Dans tous les pays pays du monde, lorsque pour des besoins d’utilités publiques il est nécessaire d’exproprier les citoyens, lorsqu’on va décider d’augmenter les réseaux ferroviaires, lorsqu’il faut passer sur les propriétés, on va appliquer la loi sur les expropriations. Relier tout le Congo, c’est toujours possible. L’administrateur colonial, c’est quelqu’un qui a analysé. Là où il y avait des voies naturelles, le Fleuve et le Kasaï, il ne faisait que baliser, il a utilisé le boulevard naturel. On a construit le chemin de fer que là où il n’y avait pas des cours d’eaux. Il y avait aussi un bon réseau routier. Le héros national partait de Kinshasa par voiture vers Kisangani. La voie était carrossable. Il y avait des bacs. On pouvait partir de Kinshasa à Kisangani par voie de route, on faisait moins d’une semaine. Maintenant par voie ferroviaire, il faut juger l’opportunité et je crois que ce n’est pas nécessaire.

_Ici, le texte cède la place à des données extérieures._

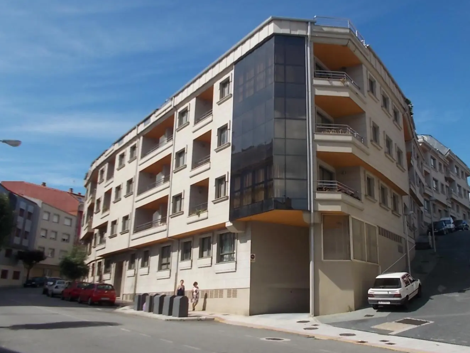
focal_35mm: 33
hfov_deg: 54.7
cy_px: 159
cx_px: 293
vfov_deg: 42.9
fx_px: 448
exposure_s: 1/160
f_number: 8
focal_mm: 4.6
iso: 80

Vous attendez que la situation se dégrade, où-est-ce que vous étiez lorsque la situation se dégradait ?
La question des ressources humaines, il faut une politique guidée par un même planning qui prévoit le renouvellement des effectifs. Depuis 88, le recrutement n’obéissait plus à certaines règles. Il y avait un volet financé par la Banque mondiale avec une assistance de compétences locales insuffisantes, on faisait recours aux Assistants et ça se passait bien. Depuis un certain temps, l’assistance est partie et il n’y a pas eu d’efforts qui se faisaient. On peut dire qu’il y a eu un recrutement massif l’année dernière, mais comparé au recrutement massif du temps où nous, on commençait, il n’y a rien de pareil. On n’a pas répondu vraiment à certains critères et ça s’ajoute à nos difficultés.
C’est même culturel. Ces derniers temps je veux dans les villages. Chez nous, il est difficile de trouver une maison, et on vous dit que c’est 3 à 4 générations qui y ont habité. Nous sommes dans la culture de papier mouchoir et usage unique. Ça traduit que la notion de la maintenance, nous ne la maitrisons pas. Il y a peut-être nous les ingénieurs qui sommes fautifs, mais il y a aussi ceux qui gèrent qui ne nous écoutent pas quand on prévient. La bonne politique de maintenance fait défaut.